In den Sechziger Jahren kamen Lehrer einer neuen Generation an die Schule. Albrecht Schmidt, einer von ihnen, erinnert sich an politische Diskussionen zwischen Lehrern und Schülern, die über den Unterricht hinausgingen. Selbst zu Hause sei er einmal von drei Schülern besucht worden, die mit ihm diskutieren wollten. "Ein besonderer Geist" habe um 1968 an der Schule geherrscht, betont Wolfgang Schneider, der sein Abitur 1974 ablegte. Viele Fotos habe er aus der Zeit, von Fastnacht, von der Schülervertretung, von Redaktionssitzungen der damaligen Schülerzeitung "Rüssel". Lebendig schien das Schulleben nun, liberal, und unter den Lehrern habe es Persönlichkeiten gegeben, die die gesellschaftlichen Entwicklungen an die Schule holten. Dass damals alle Lehrer in Rüsselsheim oder der unmittelbaren Umgebung wohnten, erleichterte den Kontakt zu den Schülern - da waren die Ehemaligen sich einig.

Als die Immanuel-Kant-Schule 1967 aus der Innenstadt in die heutigen Gebäude zog, war Rüsselsheim finanzkräftig und die Schule profitierte davon: Für Naturwissenschaften erhielt sie eine "überluxuriöse Ausstattung", formulierte es die frühere Schülerin Sigrid Roes. In der Musik sei es genauso gewesen, sagte Albrecht Schmidt: "Paradiesische Zustände in der Ausstattung, man kann sie gar nicht genug loben." Als Beispiel nannte er einen Flügel, den die Schule erhielt - obwohl sie nur ein günstigeres Klavier gewünscht habe.

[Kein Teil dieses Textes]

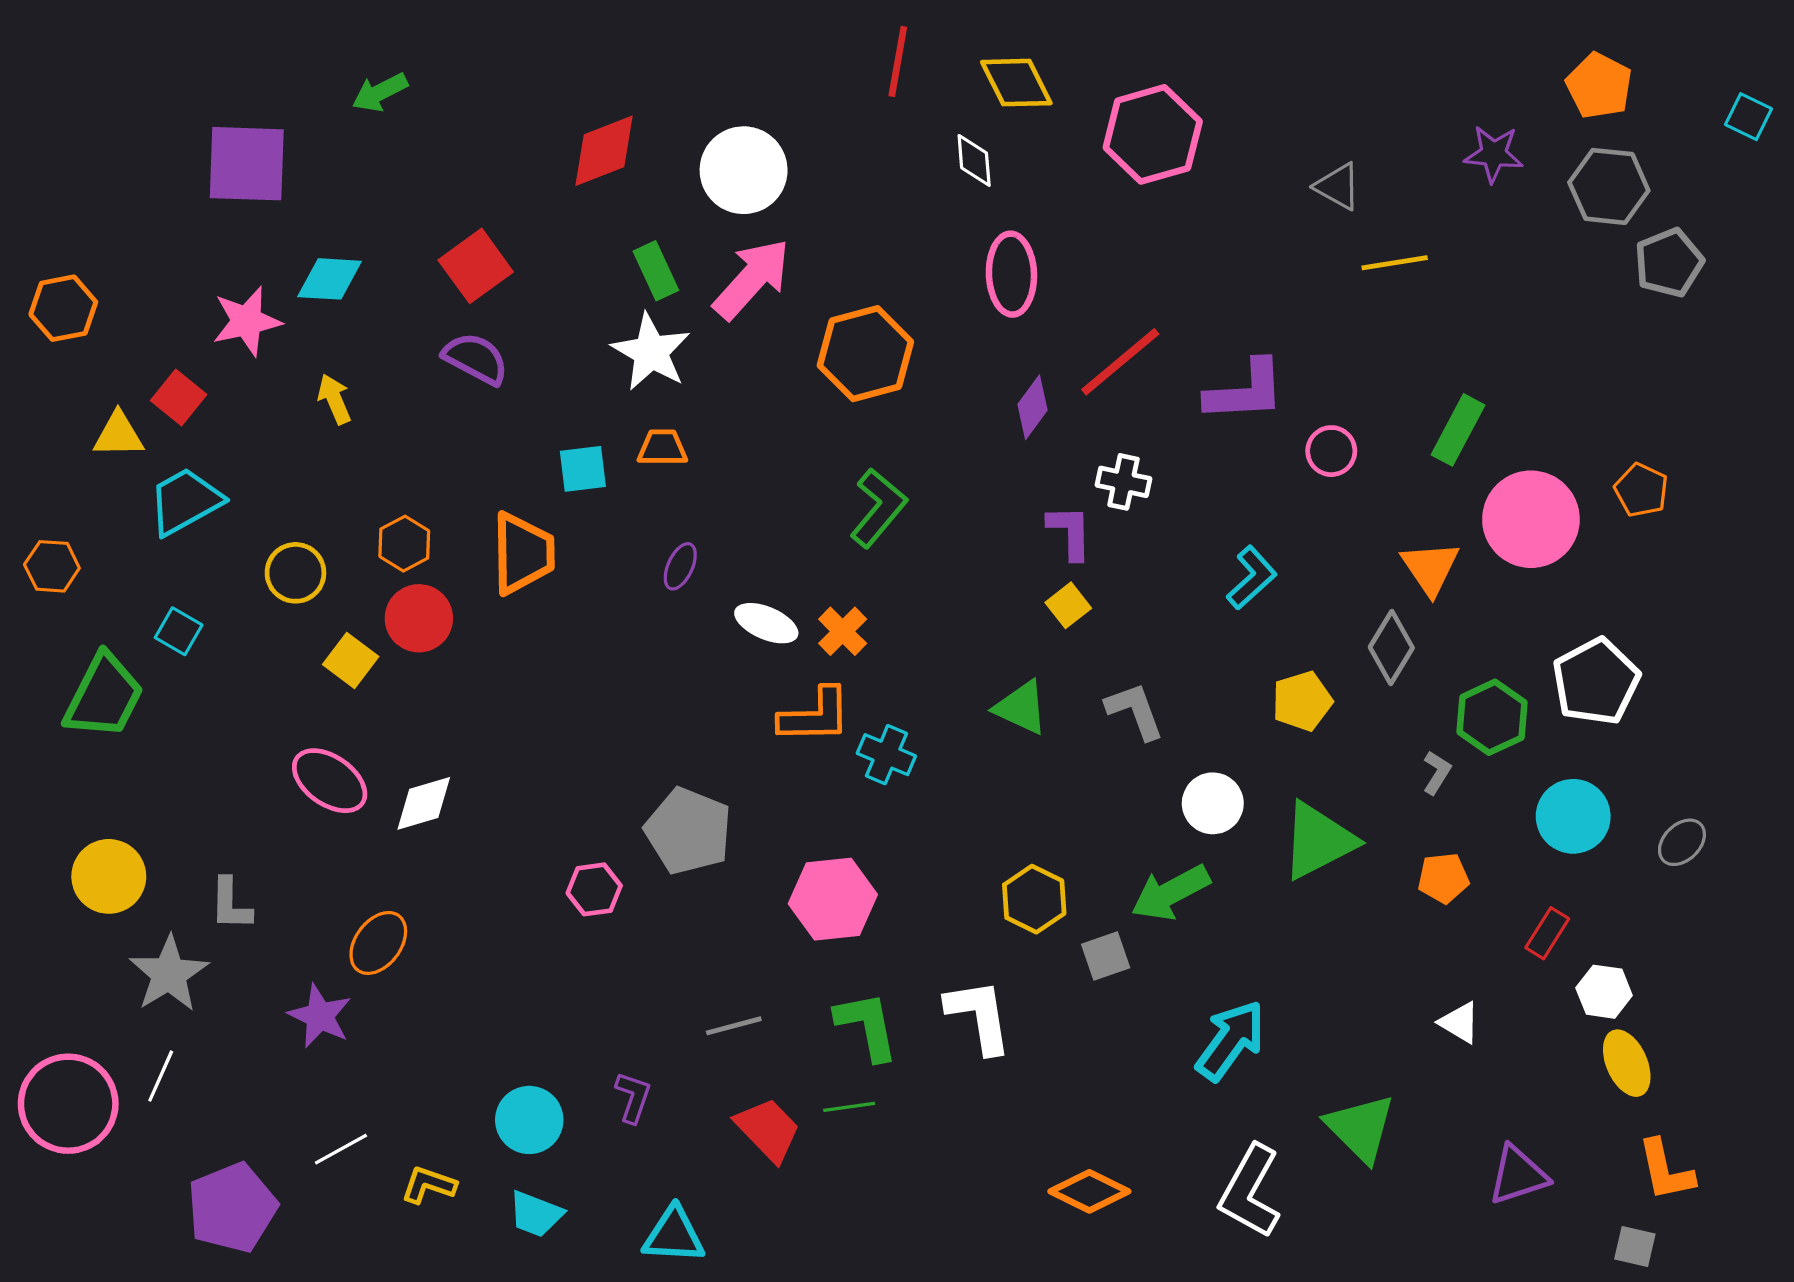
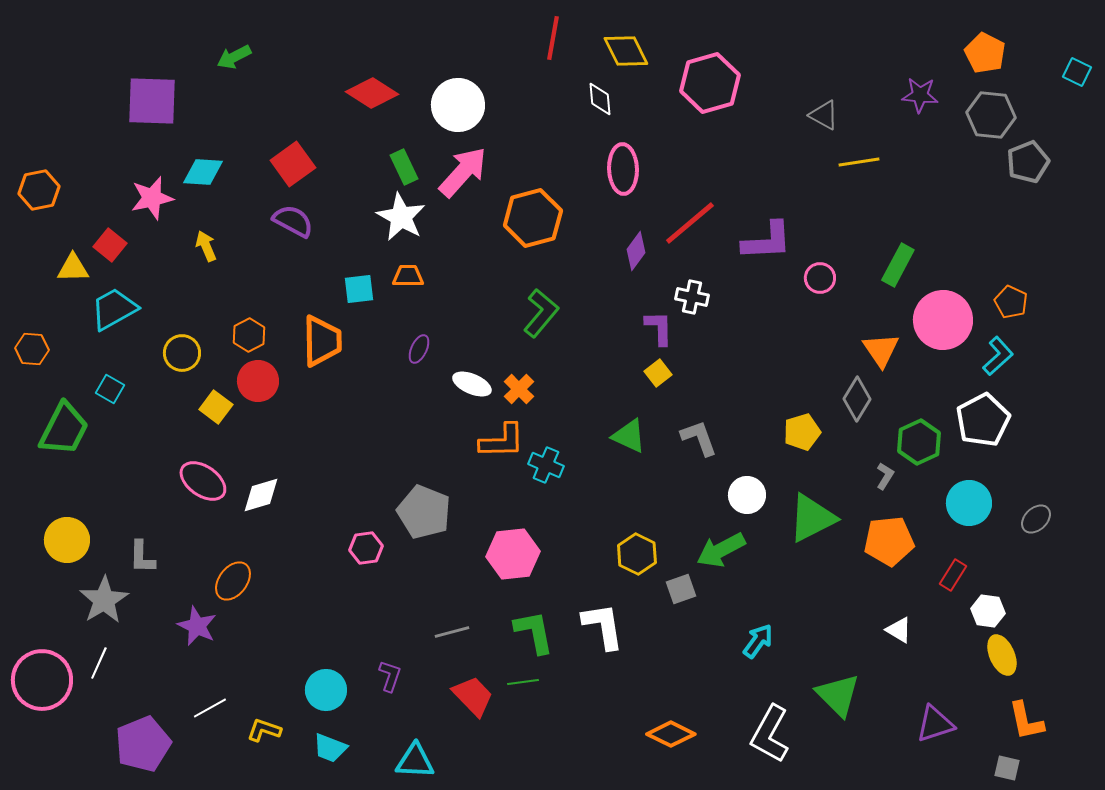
red diamond: (604, 151) -> (372, 93), turned 54
cyan L-shape: (1252, 578) -> (998, 356), moved
orange pentagon: (1443, 878) -> (889, 541), size x1.6
cyan arrow: (1231, 1040) -> (758, 641), size x0.7

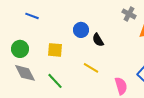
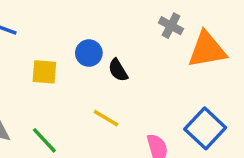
yellow square: (55, 50) -> (44, 72), moved

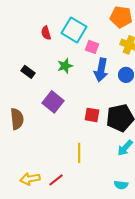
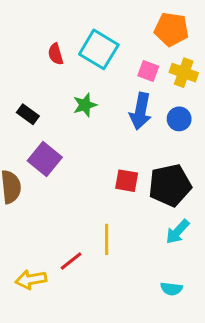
pink square: (92, 47) -> (148, 71), moved
purple square: (53, 102) -> (45, 159), moved
red line: (56, 180) -> (71, 261), moved

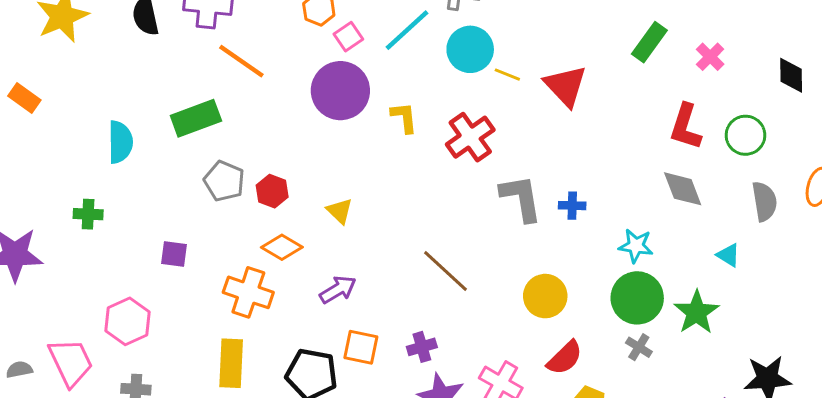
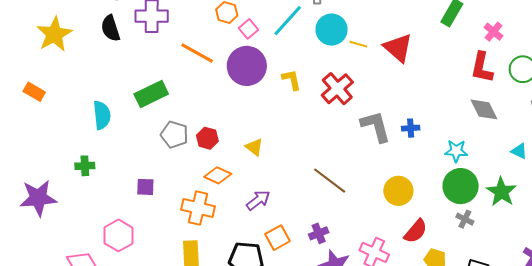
pink cross: (710, 57) -> (493, 32), moved
orange line: (241, 61) -> (197, 53), moved
orange square: (361, 347) -> (277, 238), turned -35

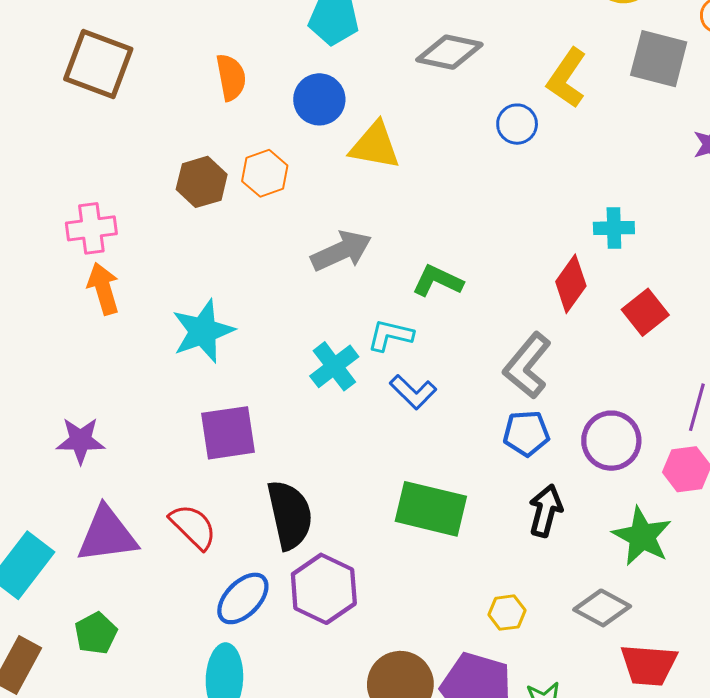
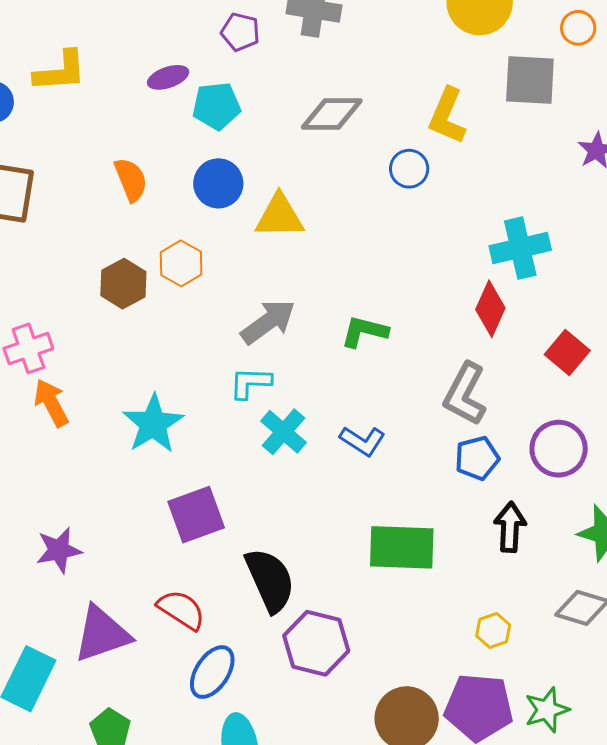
cyan cross: (614, 228) -> (520, 248), size x1.5
red square: (645, 312) -> (567, 352), moved
cyan L-shape: (390, 335) -> (250, 383), moved
blue ellipse: (243, 598) -> (212, 672), moved

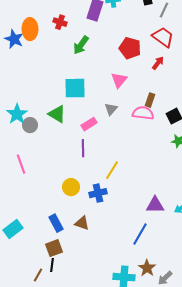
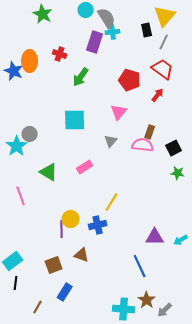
green triangle: (57, 114) -> (49, 172), moved
pink rectangle: (89, 124) -> (85, 167), moved
gray circle: (30, 125) -> (30, 134), moved
purple line: (83, 148) -> (62, 229), moved
blue rectangle: (56, 223) -> (65, 292), moved, turned 60
blue line: (140, 234) -> (140, 266), turned -55
brown square: (54, 248) -> (54, 265), moved
black line: (52, 265) -> (16, 283), moved

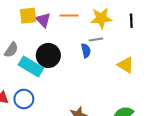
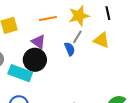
purple triangle: (43, 20) -> (38, 42), moved
gray line: (96, 40) -> (77, 37), turned -40
yellow triangle: (126, 65) -> (101, 40), moved

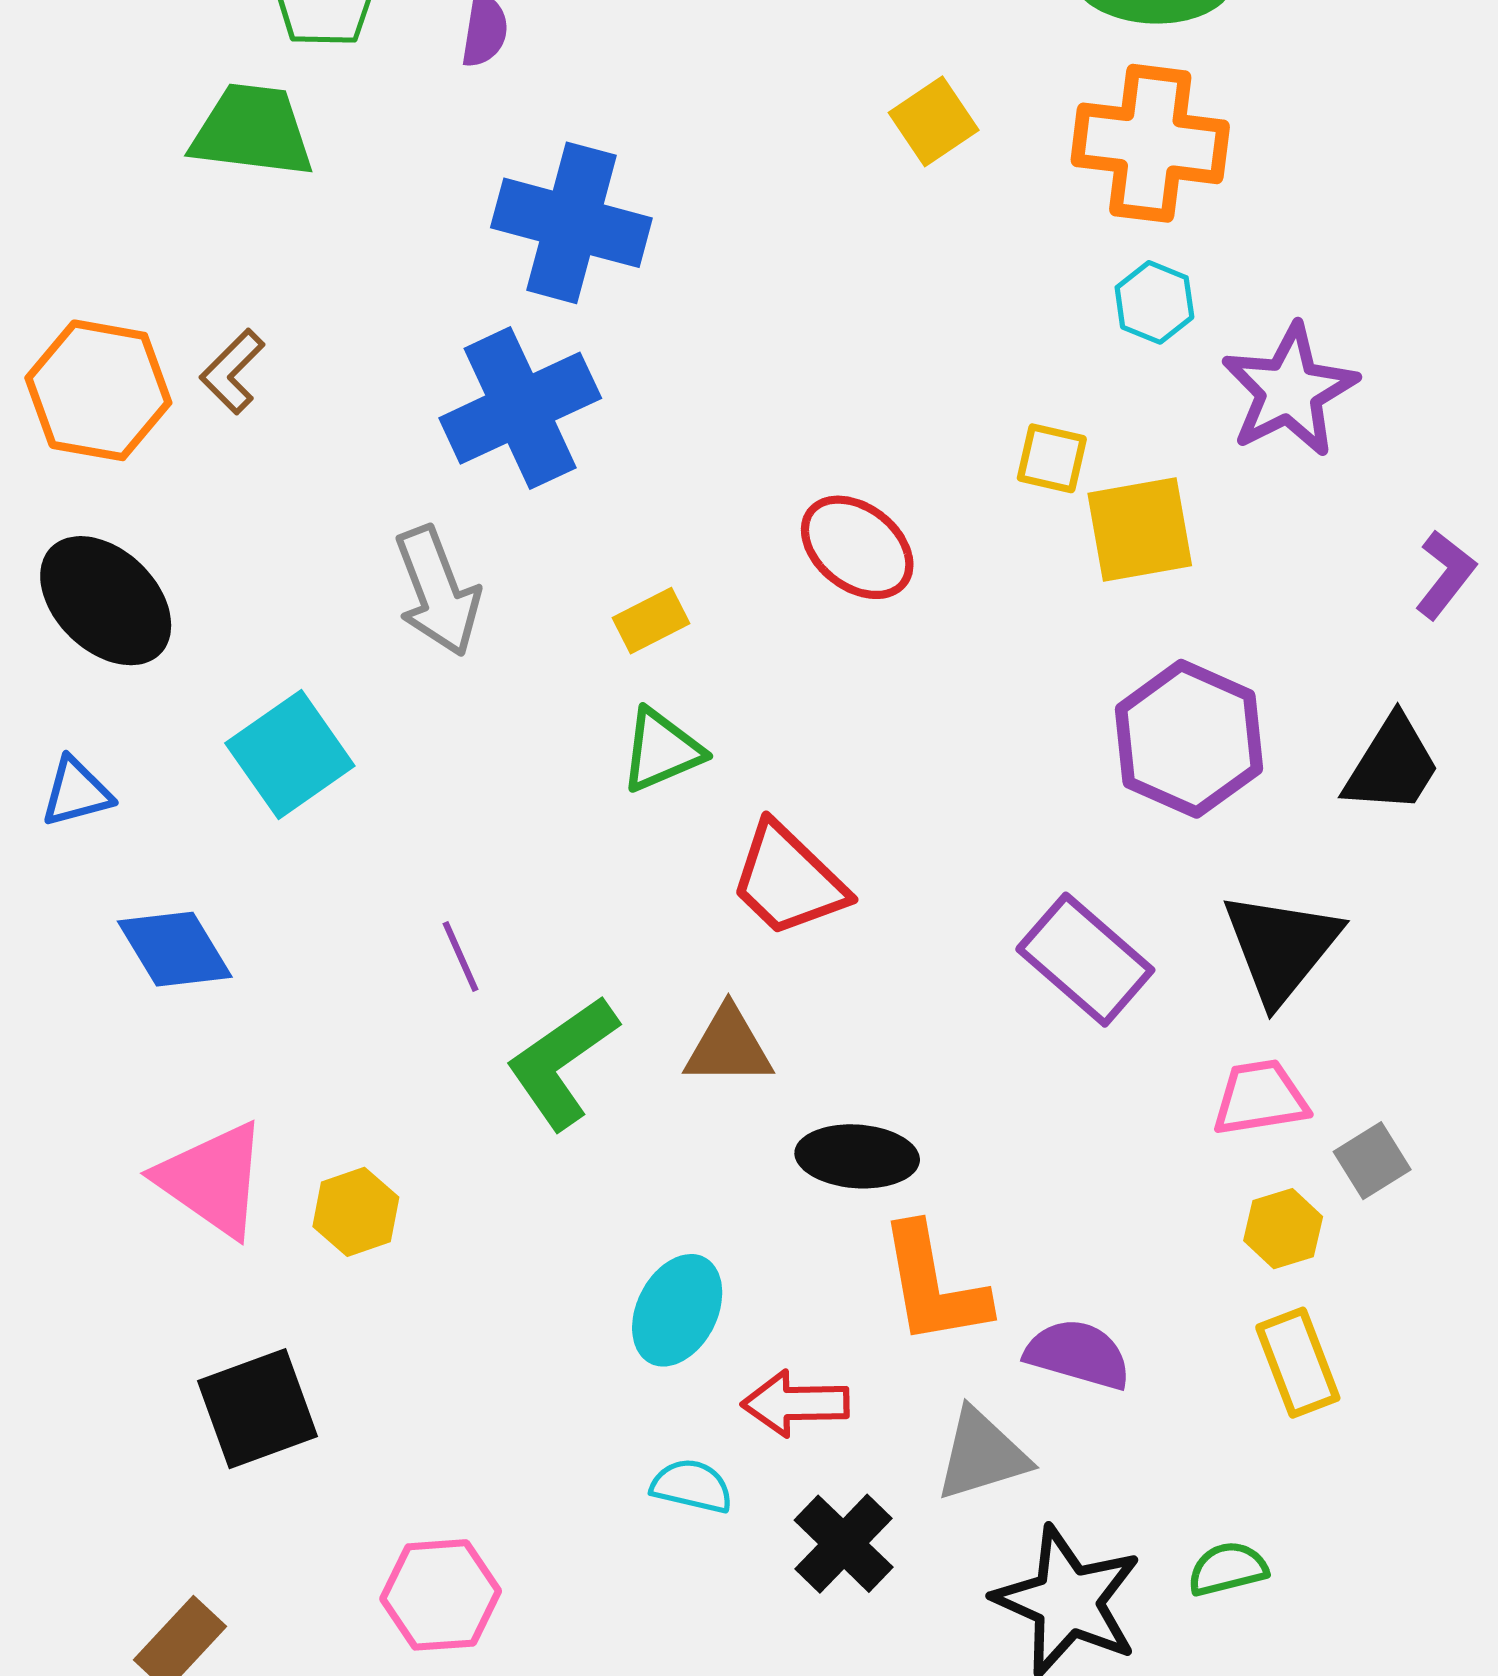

Eins ist die Schule offenbar immer gewesen: Vielfältig. Heimatvertriebene und Alteingesessene, Protestanten und Katholiken, Akademiker- und Arbeiterkinder, Rüsselsheimer und Kinder aus der Umgebung - die IKS war auch zur Zeit der Ehemaligen ein Ort, an dem Kinder aus ganz unterschiedlichen Familien gemeinsam lernten. Das ist bis heute so geblieben.